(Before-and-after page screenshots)
=== Section Start ===

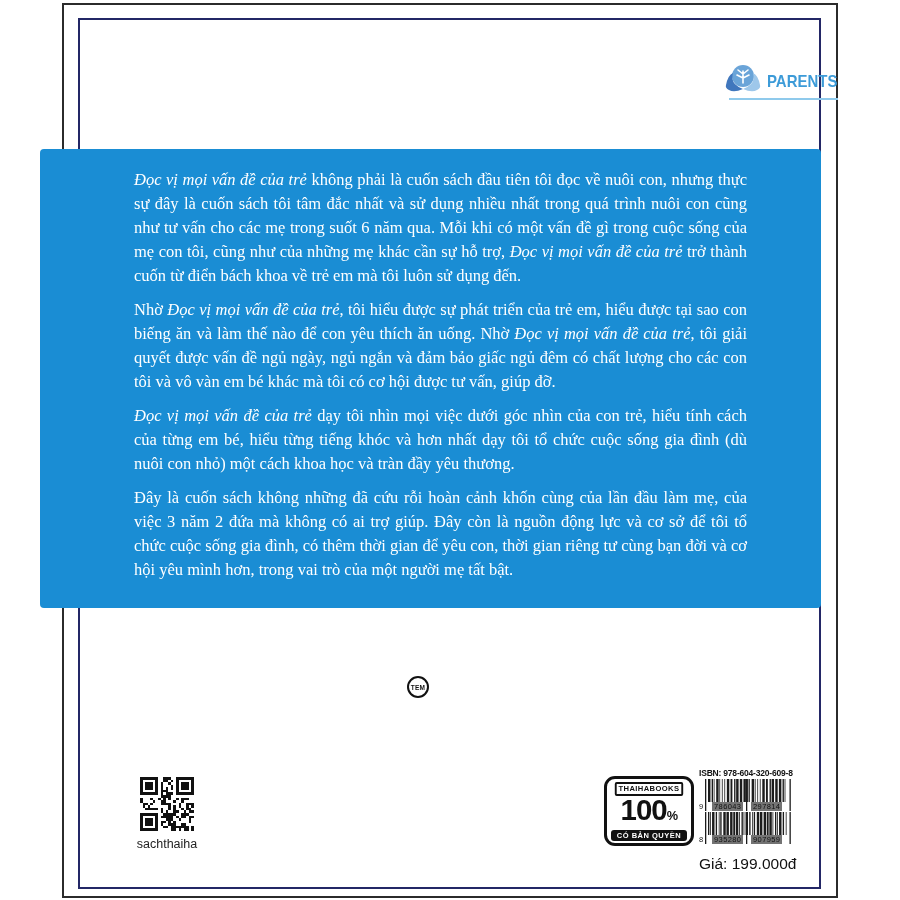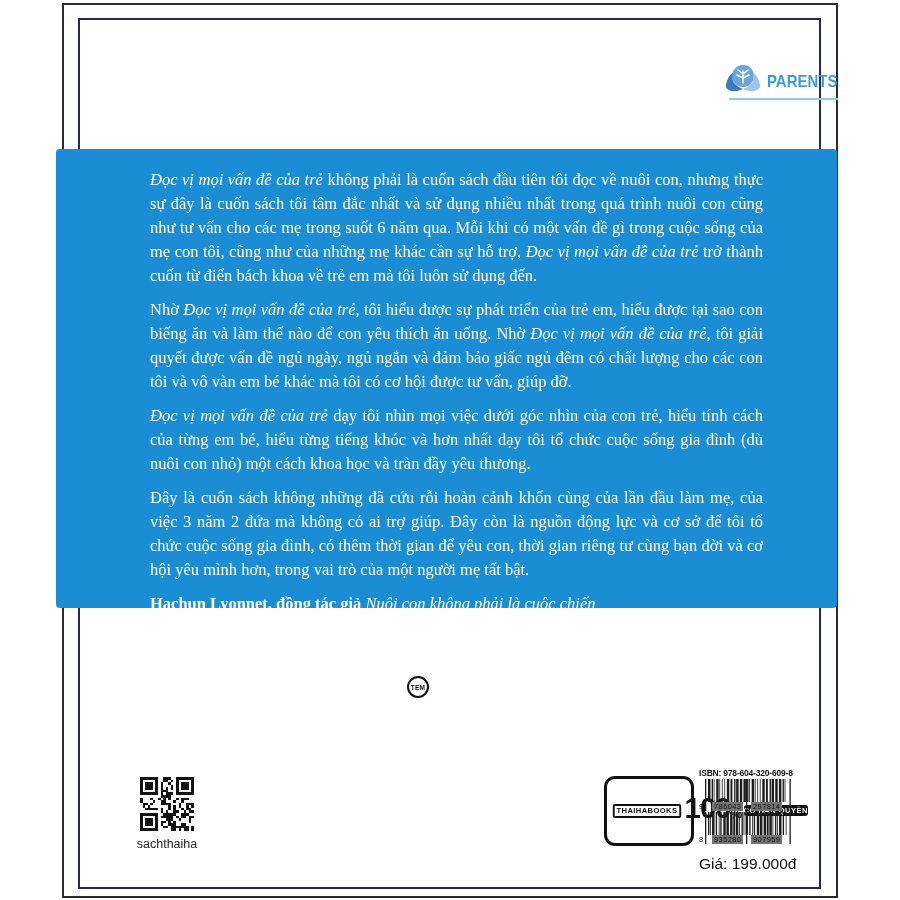"Đọc vị mọi vấn đề" .quote-box { left: 56px -> 40px }
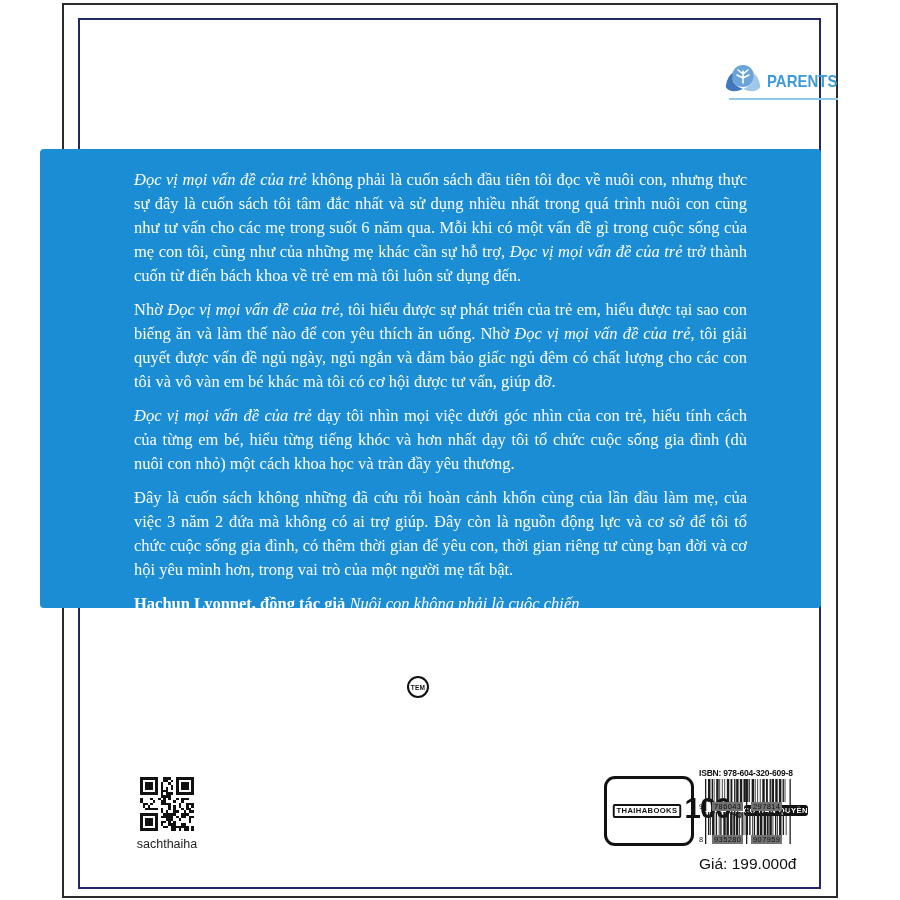"Hachun Lyonnet, đồng tác giả" div.signature-wrap { html: <div> <p><span>Hachun Lyonnet, đồng tác giả </span><span>Nuôi con không phải là cuộc chiến</span></p> </div> -> none }
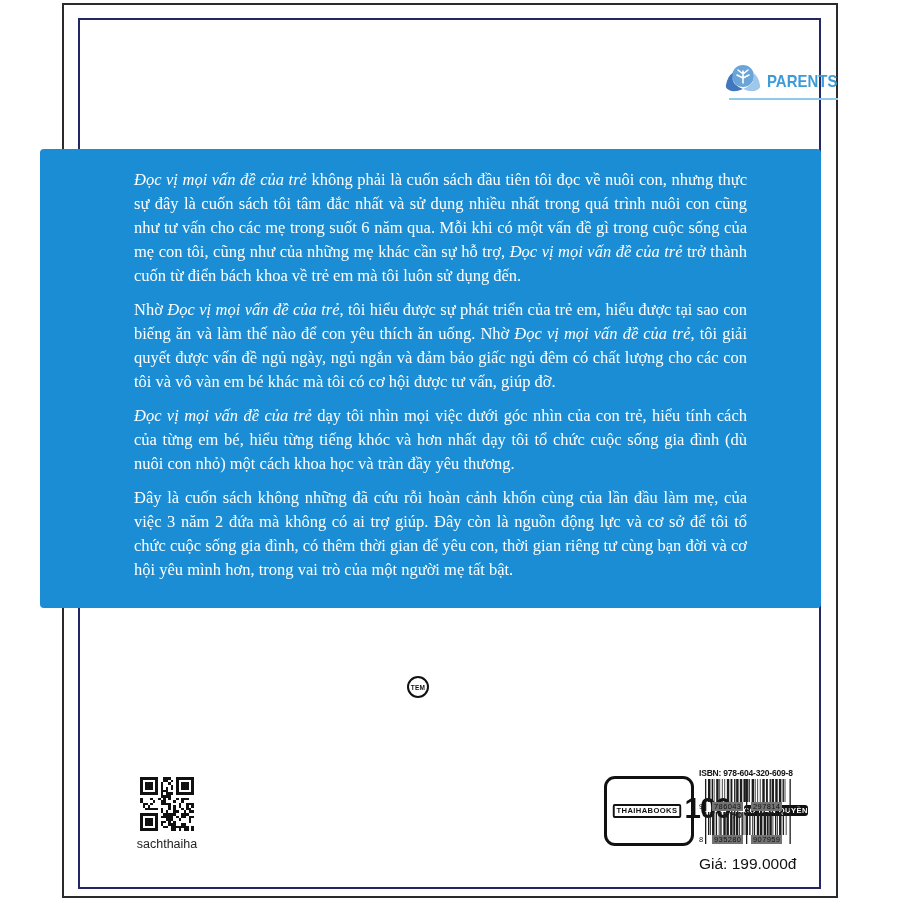"THAIHABOOKS" .stamp { flex-direction: row -> column }
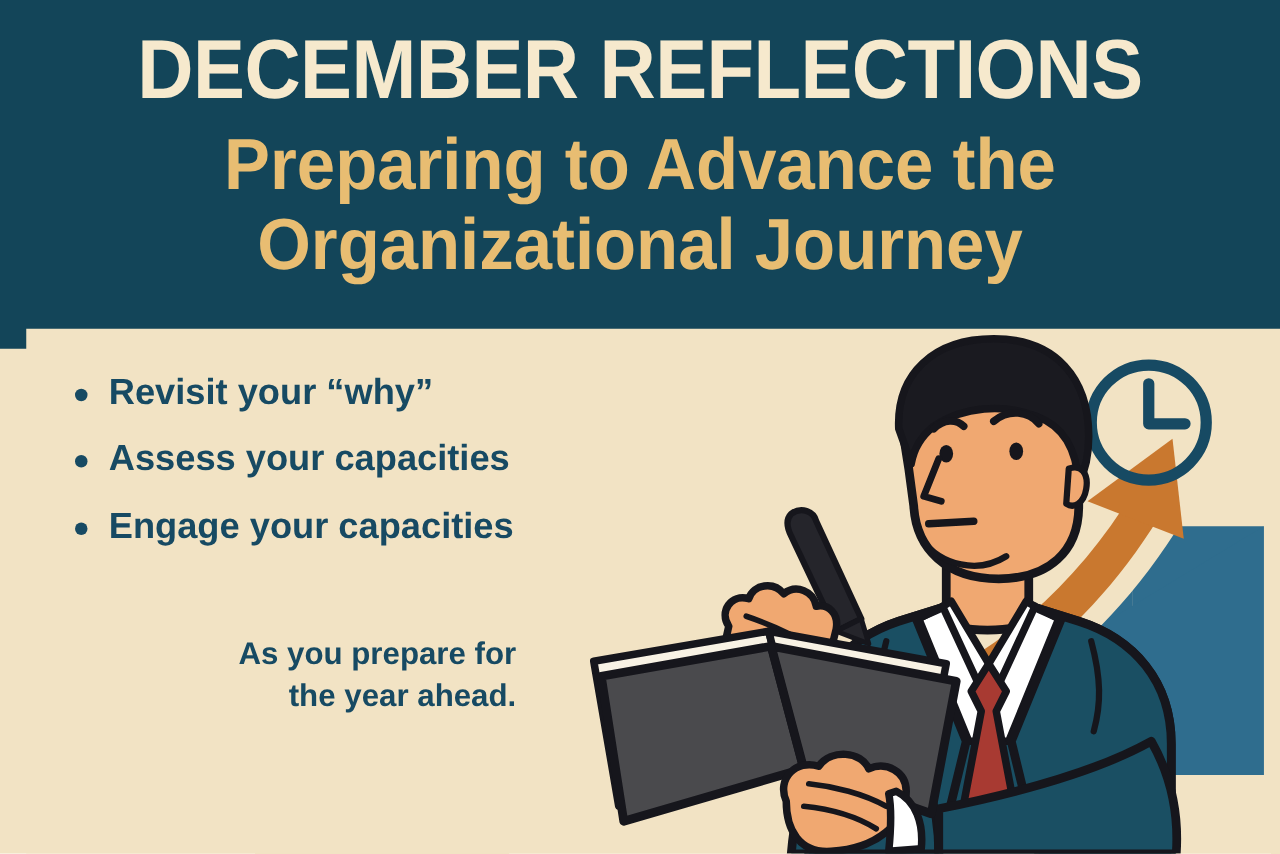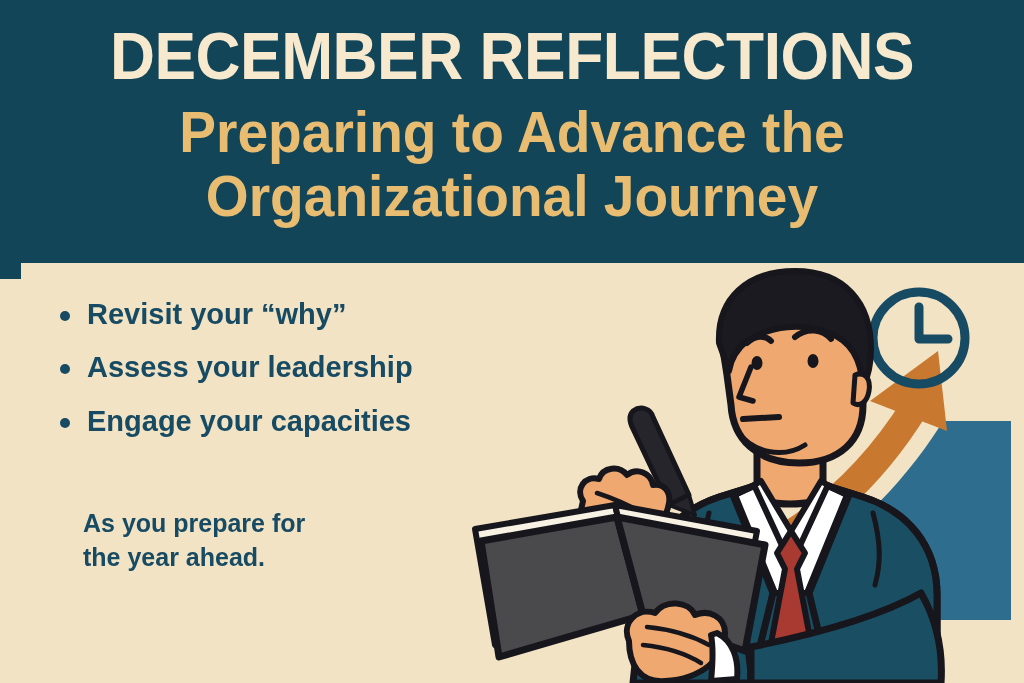"Assess your leadership" span { text: leadership -> capacities }
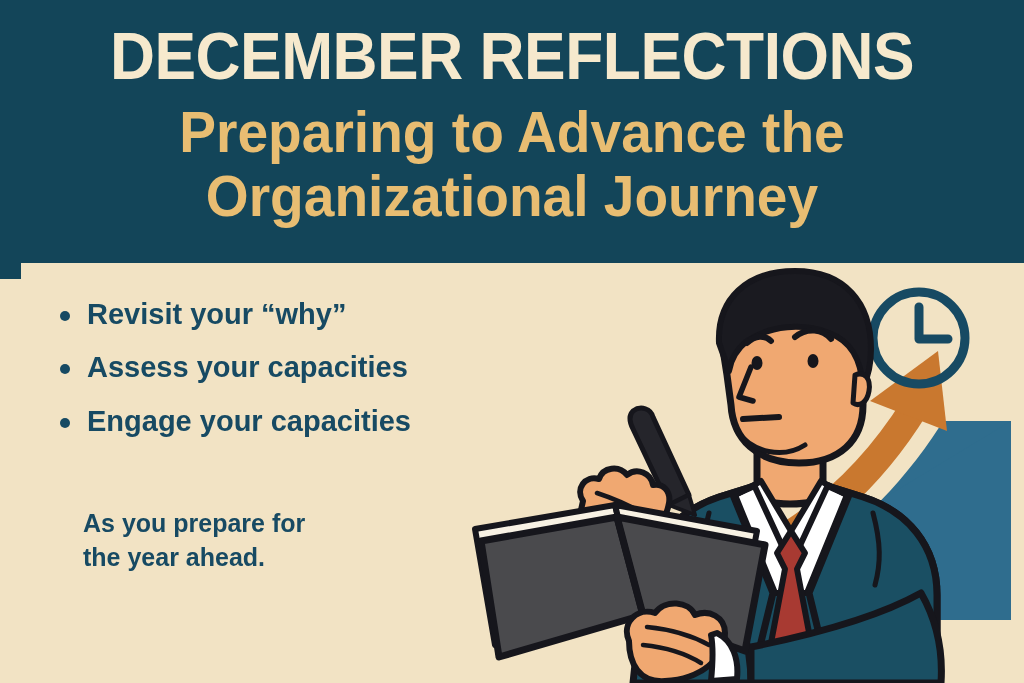"As you prepare for" #closing-text { text-align: none -> right }
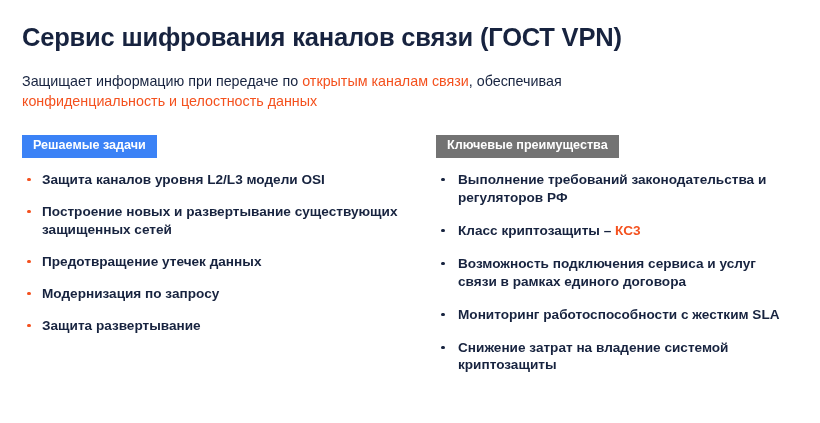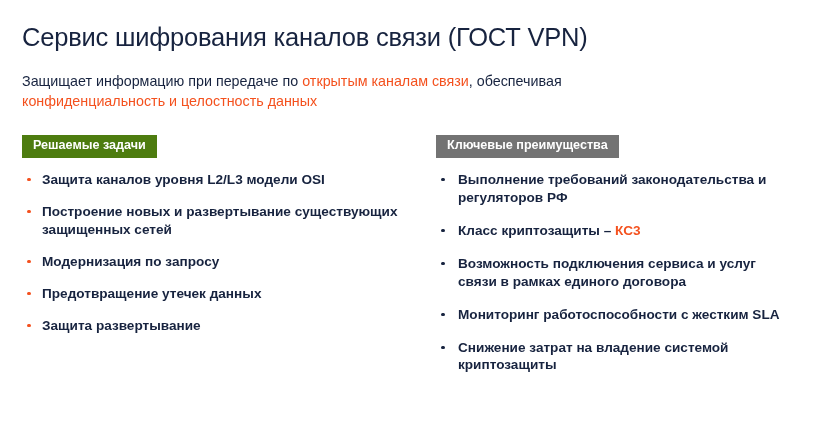"Сервис шифрования каналов связи (ГОСТ" .title { font-weight: 400 -> 700 }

=== Section End ===

** ACTIVITY **
Give again, word for word, the line containing "text: leadership ->" and every line after it to the end of the records; leave out the pictures.

** RESPONSE TO THIS TASK **
"Assess your leadership" span { text: leadership -> capacities }
"As you prepare for" #closing-text { text-align: none -> right }
"Сервис шифрования каналов связи (ГОСТ" .title { font-weight: 400 -> 700 }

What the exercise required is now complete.